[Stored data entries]
----
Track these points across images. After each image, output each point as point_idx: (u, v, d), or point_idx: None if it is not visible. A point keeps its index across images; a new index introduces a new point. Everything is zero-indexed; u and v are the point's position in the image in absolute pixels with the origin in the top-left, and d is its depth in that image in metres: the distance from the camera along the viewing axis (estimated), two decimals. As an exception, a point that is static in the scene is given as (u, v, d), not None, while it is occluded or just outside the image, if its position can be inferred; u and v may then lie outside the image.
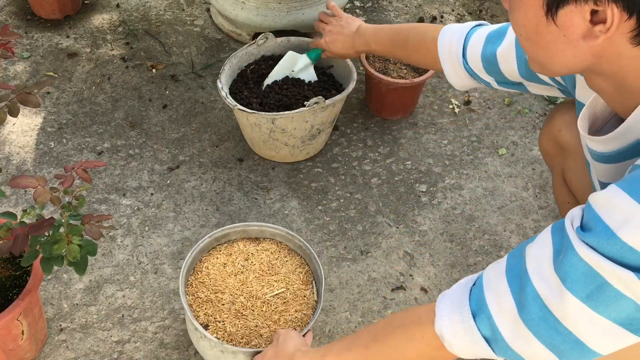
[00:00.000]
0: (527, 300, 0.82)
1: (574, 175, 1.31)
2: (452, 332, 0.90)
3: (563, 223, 0.82)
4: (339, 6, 2.15)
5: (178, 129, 1.92)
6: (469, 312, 0.89)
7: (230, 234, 1.43)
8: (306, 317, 1.34)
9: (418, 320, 0.96)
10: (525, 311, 0.82)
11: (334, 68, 1.86)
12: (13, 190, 1.71)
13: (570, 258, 0.77)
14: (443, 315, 0.92)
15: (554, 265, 0.79)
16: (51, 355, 1.40)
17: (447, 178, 1.84)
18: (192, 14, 2.32)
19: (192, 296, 1.34)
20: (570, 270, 0.77)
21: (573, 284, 0.77)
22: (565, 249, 0.78)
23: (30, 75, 2.05)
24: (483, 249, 1.67)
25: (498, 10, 2.44)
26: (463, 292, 0.92)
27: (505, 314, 0.84)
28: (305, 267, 1.42)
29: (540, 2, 0.77)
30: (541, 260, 0.81)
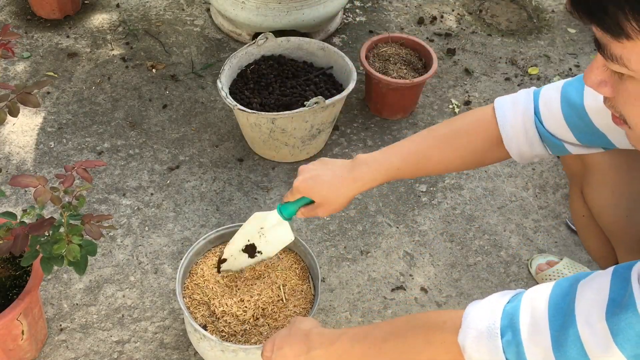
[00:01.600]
0: (566, 340, 0.78)
1: (592, 191, 1.28)
2: (475, 347, 0.87)
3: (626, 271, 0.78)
4: (339, 6, 2.15)
5: (178, 129, 1.92)
6: (499, 332, 0.85)
7: (225, 235, 1.43)
8: (304, 311, 1.34)
9: (442, 324, 0.93)
10: (562, 351, 0.79)
11: (334, 68, 1.86)
12: (13, 190, 1.71)
13: (629, 316, 0.74)
14: (470, 326, 0.88)
15: (607, 316, 0.76)
16: (51, 355, 1.40)
17: (447, 178, 1.84)
18: (192, 14, 2.32)
19: (188, 298, 1.34)
20: (626, 328, 0.74)
21: (624, 342, 0.74)
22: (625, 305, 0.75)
23: (30, 75, 2.05)
24: (483, 249, 1.67)
25: (498, 10, 2.45)
26: (496, 308, 0.88)
27: (538, 347, 0.81)
28: (301, 263, 1.42)
29: None
30: (592, 305, 0.78)
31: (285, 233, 1.33)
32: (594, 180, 1.27)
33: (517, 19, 2.41)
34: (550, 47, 2.29)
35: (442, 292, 1.57)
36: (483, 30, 2.35)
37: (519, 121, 1.11)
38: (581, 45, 2.31)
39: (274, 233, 1.33)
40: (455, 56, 2.22)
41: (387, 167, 1.18)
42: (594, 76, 0.75)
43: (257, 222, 1.34)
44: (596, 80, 0.75)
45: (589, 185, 1.29)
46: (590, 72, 0.75)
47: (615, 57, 0.68)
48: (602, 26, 0.65)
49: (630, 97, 0.72)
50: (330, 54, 1.85)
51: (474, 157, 1.17)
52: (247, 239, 1.36)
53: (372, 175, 1.18)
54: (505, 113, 1.12)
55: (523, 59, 2.24)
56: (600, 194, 1.27)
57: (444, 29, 2.33)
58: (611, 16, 0.63)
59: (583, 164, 1.28)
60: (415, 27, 2.33)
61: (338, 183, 1.18)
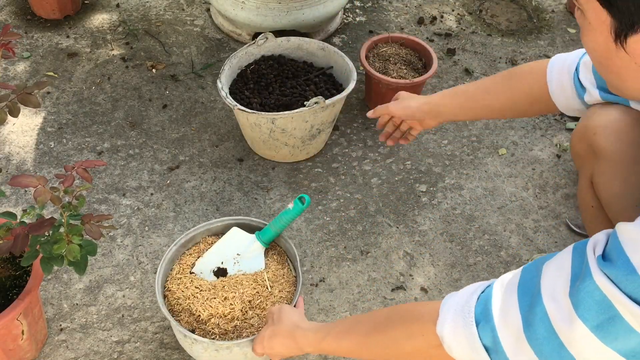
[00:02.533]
0: (534, 318, 0.81)
1: (602, 181, 1.29)
2: (453, 336, 0.90)
3: (585, 246, 0.81)
4: (339, 6, 2.15)
5: (178, 129, 1.92)
6: (473, 318, 0.88)
7: (195, 237, 1.43)
8: (290, 294, 1.36)
9: (420, 317, 0.96)
10: (531, 329, 0.81)
11: (334, 68, 1.86)
12: (13, 190, 1.71)
13: (586, 285, 0.76)
14: (447, 317, 0.91)
15: (570, 290, 0.78)
16: (51, 355, 1.40)
17: (447, 178, 1.84)
18: (192, 14, 2.32)
19: (172, 305, 1.32)
20: (585, 297, 0.76)
21: (585, 312, 0.76)
22: (583, 275, 0.77)
23: (30, 75, 2.05)
24: (483, 249, 1.67)
25: (498, 10, 2.45)
26: (470, 297, 0.91)
27: (510, 328, 0.83)
28: (277, 248, 1.44)
29: (609, 29, 0.77)
30: (556, 281, 0.80)
31: (258, 262, 1.39)
32: (605, 169, 1.27)
33: (517, 19, 2.41)
34: (550, 47, 2.29)
35: (442, 292, 1.57)
36: (483, 30, 2.35)
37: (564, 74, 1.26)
38: (581, 45, 2.31)
39: (247, 263, 1.38)
40: (455, 56, 2.22)
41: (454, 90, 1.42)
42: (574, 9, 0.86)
43: (234, 244, 1.39)
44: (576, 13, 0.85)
45: (600, 174, 1.29)
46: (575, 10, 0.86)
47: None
48: None
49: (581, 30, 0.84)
50: (330, 54, 1.85)
51: (525, 99, 1.32)
52: (222, 260, 1.38)
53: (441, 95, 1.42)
54: (554, 66, 1.28)
55: (523, 59, 2.24)
56: (611, 183, 1.27)
57: (444, 29, 2.33)
58: None
59: (594, 153, 1.28)
60: (415, 27, 2.33)
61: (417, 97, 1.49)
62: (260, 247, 1.39)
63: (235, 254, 1.38)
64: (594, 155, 1.29)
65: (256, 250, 1.39)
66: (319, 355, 1.43)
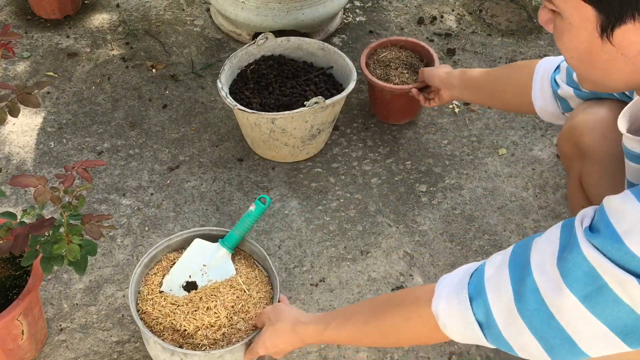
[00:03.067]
0: (525, 291, 0.82)
1: (591, 181, 1.29)
2: (447, 313, 0.92)
3: (573, 221, 0.82)
4: (339, 6, 2.15)
5: (178, 129, 1.92)
6: (467, 295, 0.90)
7: (157, 255, 1.41)
8: (268, 293, 1.36)
9: (416, 300, 0.98)
10: (521, 301, 0.83)
11: (334, 68, 1.86)
12: (13, 190, 1.71)
13: (574, 256, 0.78)
14: (441, 295, 0.93)
15: (557, 261, 0.80)
16: (51, 355, 1.40)
17: (447, 178, 1.84)
18: (192, 14, 2.32)
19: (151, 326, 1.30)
20: (573, 268, 0.77)
21: (573, 282, 0.77)
22: (570, 246, 0.79)
23: (30, 75, 2.05)
24: (483, 249, 1.67)
25: (498, 10, 2.45)
26: (464, 276, 0.93)
27: (502, 302, 0.85)
28: (242, 252, 1.44)
29: (594, 25, 0.77)
30: (545, 254, 0.82)
31: (227, 268, 1.37)
32: (593, 169, 1.28)
33: (517, 19, 2.41)
34: (550, 47, 2.29)
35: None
36: (483, 30, 2.35)
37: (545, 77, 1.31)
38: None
39: (215, 271, 1.36)
40: (455, 56, 2.22)
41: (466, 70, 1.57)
42: (542, 16, 0.86)
43: (199, 255, 1.37)
44: (544, 19, 0.86)
45: (588, 175, 1.30)
46: (540, 12, 0.86)
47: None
48: None
49: (558, 32, 0.83)
50: (330, 54, 1.85)
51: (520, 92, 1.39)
52: (189, 274, 1.36)
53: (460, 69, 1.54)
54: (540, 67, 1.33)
55: (523, 59, 2.24)
56: (599, 182, 1.28)
57: (444, 29, 2.33)
58: None
59: (581, 153, 1.29)
60: (415, 27, 2.34)
61: None
62: (226, 254, 1.38)
63: (202, 265, 1.37)
64: (581, 155, 1.29)
65: (223, 258, 1.38)
66: (319, 354, 1.43)
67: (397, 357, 1.43)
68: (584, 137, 1.26)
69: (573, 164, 1.35)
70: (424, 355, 1.44)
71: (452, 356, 1.44)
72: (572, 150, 1.32)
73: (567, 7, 0.79)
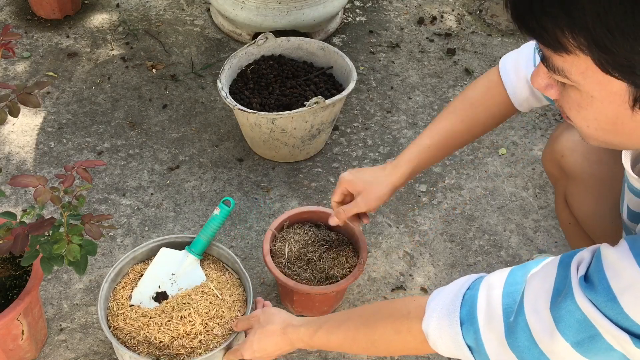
----
[WORK REQUEST] Could you reproduce, exactly, every line above from the line with "22: (625, 305, 0.75)" to the line with "37: (519, 121, 1.11)", and no other line? Both ends count.

[ANSWER BELOW]
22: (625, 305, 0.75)
23: (30, 75, 2.05)
24: (483, 249, 1.67)
25: (498, 10, 2.45)
26: (496, 308, 0.88)
27: (538, 347, 0.81)
28: (301, 263, 1.42)
29: None
30: (592, 305, 0.78)
31: (285, 233, 1.33)
32: (594, 180, 1.27)
33: (517, 19, 2.41)
34: (550, 47, 2.29)
35: (442, 292, 1.57)
36: (483, 30, 2.35)
37: (519, 121, 1.11)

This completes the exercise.